- **Instructions for the task**
Apart from the images, the records below need to be copied exactly.

- **Excerpted records**
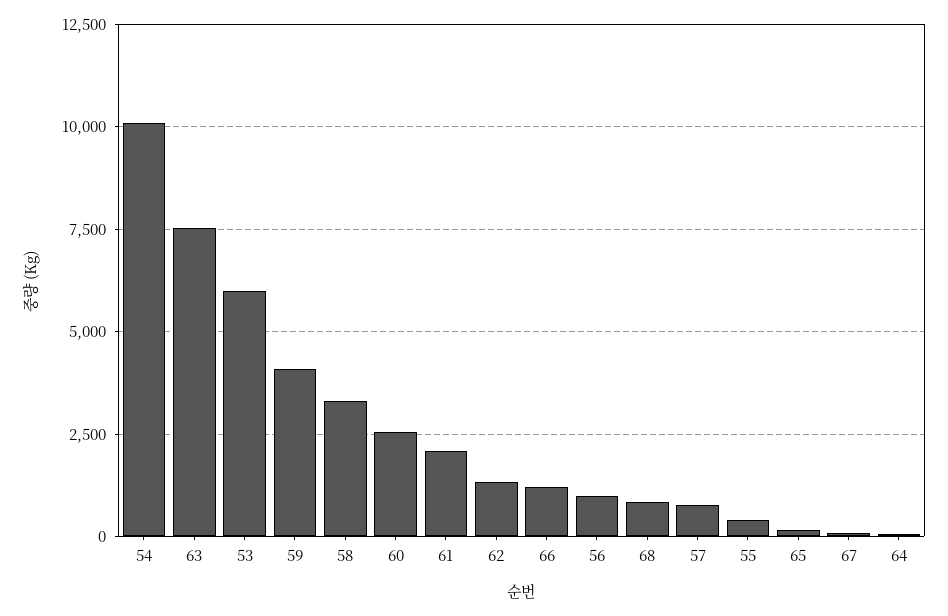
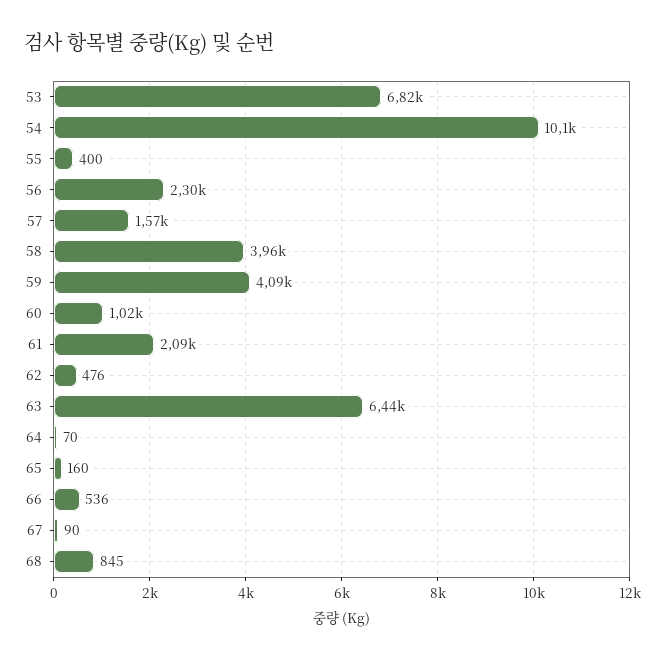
  {
    "54": 10100,
-   "63": 7500,
+   "63": 6440,
-   "53": 6000,
+   "53": 6820,
    "59": 4090,
-   "58": 3250,
+   "58": 3960,
-   "60": 2500,
+   "60": 1020,
    "61": 2090,
-   "62": 1250,
+   "62": 476,
-   "66": 1250,
+   "66": 536,
-   "56": 1000,
+   "56": 2300,
    "68": 845,
-   "57": 750,
+   "57": 1570,
    "55": 400,
    "65": 160,
    "67": 90,
    "64": 70
  }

- **Output for this exercise**
  {
    "54": 10100,
-   "63": 7500,
+   "63": 6440,
-   "53": 6000,
+   "53": 6820,
    "59": 4090,
-   "58": 3250,
+   "58": 3960,
-   "60": 2500,
+   "60": 1020,
    "61": 2090,
-   "62": 1250,
+   "62": 476,
-   "66": 1250,
+   "66": 536,
-   "56": 1000,
+   "56": 2300,
    "68": 845,
-   "57": 750,
+   "57": 1570,
    "55": 400,
    "65": 160,
    "67": 90,
    "64": 70
  }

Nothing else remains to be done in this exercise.